そのためにマスコミや野党の追及はおさまらず、決裁文書の改ざんが明るみに出るにおよび、せっかく手に入れた国税庁長官のポストを投げ出す羽目になった。スケープゴートにされ、一人責任を負わされた

参考人として質問に答える柳瀬氏は冷静さを保っていた。しかし、自分を佐川氏と重ねあわせ、言い知れぬ不安の日々を送ってきたのではないだろうか。

佐川氏は証人喚問、柳瀬氏は参考人招致。佐川氏ほどにプレッシャーはかからないとしても、柳瀬氏はこれまで隠していたことを白状しなければならない。

2015年4月2日、柳瀬氏は加計学園の関係者らに会った。もちろん総理の意向を受けてである。
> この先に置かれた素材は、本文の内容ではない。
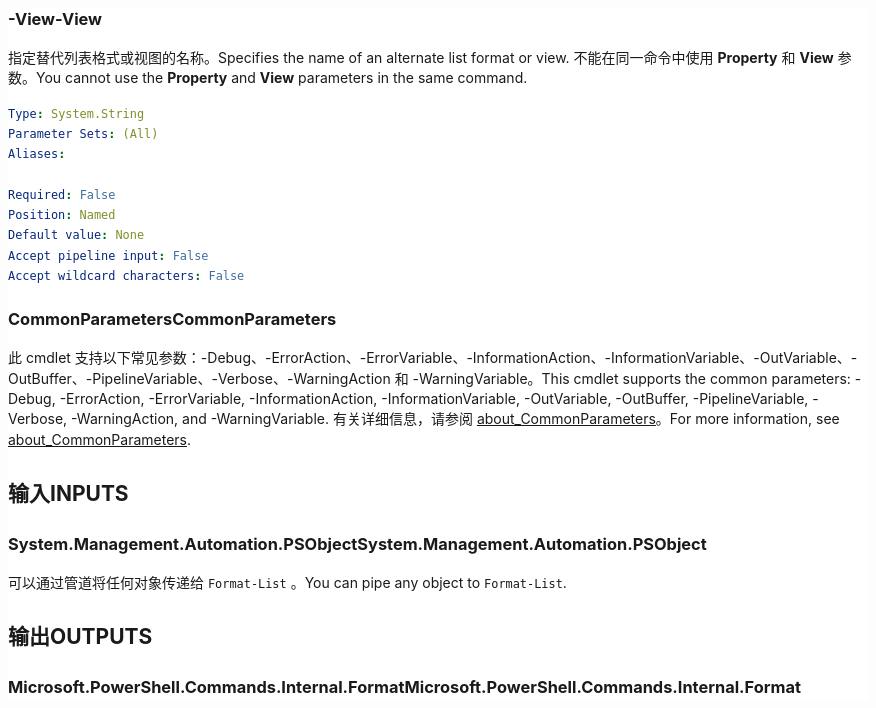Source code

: ### <span data-ttu-id="d7fc1-186">-View</span><span class="sxs-lookup"><span data-stu-id="d7fc1-186">-View</span></span>

<span data-ttu-id="d7fc1-187">指定替代列表格式或视图的名称。</span><span class="sxs-lookup"><span data-stu-id="d7fc1-187">Specifies the name of an alternate list format or view.</span></span> <span data-ttu-id="d7fc1-188">不能在同一命令中使用 **Property** 和 **View** 参数。</span><span class="sxs-lookup"><span data-stu-id="d7fc1-188">You cannot use the **Property** and **View** parameters in the same command.</span></span>

```yaml
Type: System.String
Parameter Sets: (All)
Aliases:

Required: False
Position: Named
Default value: None
Accept pipeline input: False
Accept wildcard characters: False
```

### <span data-ttu-id="d7fc1-189">CommonParameters</span><span class="sxs-lookup"><span data-stu-id="d7fc1-189">CommonParameters</span></span>

<span data-ttu-id="d7fc1-190">此 cmdlet 支持以下常见参数：-Debug、-ErrorAction、-ErrorVariable、-InformationAction、-InformationVariable、-OutVariable、-OutBuffer、-PipelineVariable、-Verbose、-WarningAction 和 -WarningVariable。</span><span class="sxs-lookup"><span data-stu-id="d7fc1-190">This cmdlet supports the common parameters: -Debug, -ErrorAction, -ErrorVariable, -InformationAction, -InformationVariable, -OutVariable, -OutBuffer, -PipelineVariable, -Verbose, -WarningAction, and -WarningVariable.</span></span> <span data-ttu-id="d7fc1-191">有关详细信息，请参阅 [about_CommonParameters](https://go.microsoft.com/fwlink/?LinkID=113216)。</span><span class="sxs-lookup"><span data-stu-id="d7fc1-191">For more information, see [about_CommonParameters](https://go.microsoft.com/fwlink/?LinkID=113216).</span></span>

## <span data-ttu-id="d7fc1-192">输入</span><span class="sxs-lookup"><span data-stu-id="d7fc1-192">INPUTS</span></span>

### <span data-ttu-id="d7fc1-193">System.Management.Automation.PSObject</span><span class="sxs-lookup"><span data-stu-id="d7fc1-193">System.Management.Automation.PSObject</span></span>

<span data-ttu-id="d7fc1-194">可以通过管道将任何对象传递给 `Format-List` 。</span><span class="sxs-lookup"><span data-stu-id="d7fc1-194">You can pipe any object to `Format-List`.</span></span>

## <span data-ttu-id="d7fc1-195">输出</span><span class="sxs-lookup"><span data-stu-id="d7fc1-195">OUTPUTS</span></span>

### <span data-ttu-id="d7fc1-196">Microsoft.PowerShell.Commands.Internal.Format</span><span class="sxs-lookup"><span data-stu-id="d7fc1-196">Microsoft.PowerShell.Commands.Internal.Format</span></span>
「総理に指示されていない」「首相案件と言ったことはない」と証言したが、秘書官が独断でそんなことをできるわけがない

獣医学部を今治市に新設するため、安倍首相は文科省や農水省の規制を国家戦略特区制度によって突破しようと考え、その具体的方策の立案を秘書官らに命じていたはずだ。

内閣府の特区担当者に会うようセットしたのは柳瀬秘書官であろう。加計学園関係者と愛媛県今治市の職員がともにやってくるのは百も承知だ。

毎日新聞によると、与党関係者はこう話している。「学園関係者との面会を認めても、ウソをついたことにはならない」。

愛媛県や今治市の職員は加計学園関係者の後ろにいたので記憶に残っていない。だから「記憶をたどる限り、愛媛県や今治市の方とはお会いしていない」という柳瀬氏のこれまでの国会答弁に矛盾しない…なんとも奇妙な理屈だ。

実際、参考人招致の場で、柳瀬氏は「愛媛県や今治市の方とお会いしたという認識はない」と強調した。

こういう悪巧みは今井尚哉首席秘書官らの得意とするところだろう。

柳瀬氏は現在、経済産業審議官をつとめている。事務次官に次ぐナンバー2のポストだ。56歳。省トップの座も目の前だ。

それほどの人物でありながら、総理と一体化した首席秘書官の威光にはかなわない。加計学園問題にからむ発言、行動について、いちいち今井秘書官にお伺いを立ててきたことは想像に難くない。